Lá em Pedra Azul ela ficou durante 3 anos e voltando para Montes Claros, bem mais tarde, lecionando na Escola Normal Professor Plínio Ribeiro, Colégio Imaculada Conceição, Instituto Norte Mineiro, Colégio Diocesano, dando aulas de Educação Física, Artes e Sociologia, aposentando-se depois de 30 anos de magistério.
Felicidade era uma mulher extremamente bonita, muito educada, elegante uma perfeita “Lady”.
Era uma pessoa alegre, gostava de cantar, dançar, declamava muito bem, o que acontecia em todas as festas e reuniões onde ela estivesse presente.
Naquela época em que as mulheres eram totalmente submissas, com uma educação rigorosa acreditando que a única finalidade da mulher era apenas casar, criar filhos, cuidar da casa e do marido, a Felicidade já tinha outro pensamento, outra visão, sentindo que a vida não se resumia só nisto, queria galgar outros horizontes, com outras oportunidades. Por isto foi a primeira mulher aqui em nossa cidade que ocupou um cargo numa repartição pública. Admitida na Prefeitura Municipal de Montes Claros, ficou 30 anos como Secretária. Passou por 11 Prefeitos chegando até a “despachar pedidos e dar autorizações” quando os mesmos se ausentavam.
Além do seu cargo na Prefeitura coordenava todas as Escolas Municipais, orientando as professoras pois naquela época eram todas leigas (não possuíam diploma) e muitas sem traquejo social e sem prática de magistério.
Além disto era responsável por todos os eventos sociais e políticos da Prefeitura e também da cidade.
Não existiam os “bufês” particulares (que tanto facilitam) naquela época e a Felicidade tinha que “se virar” organizando as recepções do momento, banquetes para “200 ou mais talheres”.
Tudo isto ela fazia sem reclamar, com a maior boa vontade, esforçando-se para que tudo corresse maravilhosamente e que a nossa cidade (pobre, escura, e sem verbas governamentais) não decepcionasse as “visitas importantes” (políticos) que vinham a nossa cidade para aumentar o prestígio e angariar votos nas vésperas de eleições.
Felicidade se desdobrava, até hospedagem tinha que providenciar (não existiam bons hotéis) indo de casa em casa procurando alojamentos para as importantes comitivas.
Mas ela era carismática e com a sua educação e diplomacia tudo se arranjava.
A característica principal da sua personalidade era ajudar a quem precisasse, fazendo os maiores sacrifícios e assim ela viveu até os 90 anos.

Problema a resolver ▸
Devolva, sem qualquer alteração, todo o trecho do texto sobre Felicidade que se estende desde "Naquela época em" até "mesmos se ausentavam.", inclusive. Baseie-se exclusivamente no texto sobre Felicidade.

Dados fornecidos ▸
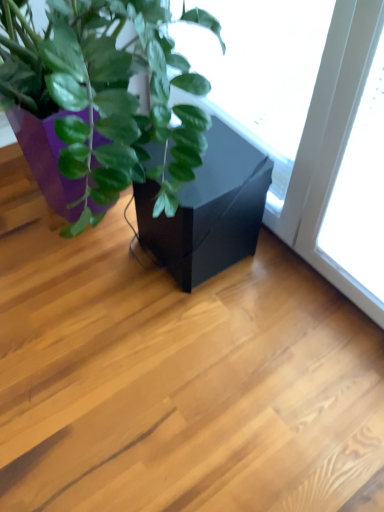
This screenshot has height=512, width=384. Find the location of `vacant area in front of black matte flowerpot at center`. vacant area in front of black matte flowerpot at center is located at coordinates (201, 330).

Resposta do exercício ▸
Naquela época em que as mulheres eram totalmente submissas, com uma educação rigorosa acreditando que a única finalidade da mulher era apenas casar, criar filhos, cuidar da casa e do marido, a Felicidade já tinha outro pensamento, outra visão, sentindo que a vida não se resumia só nisto, queria galgar outros horizontes, com outras oportunidades. Por isto foi a primeira mulher aqui em nossa cidade que ocupou um cargo numa repartição pública. Admitida na Prefeitura Municipal de Montes Claros, ficou 30 anos como Secretária. Passou por 11 Prefeitos chegando até a “despachar pedidos e dar autorizações” quando os mesmos se ausentavam.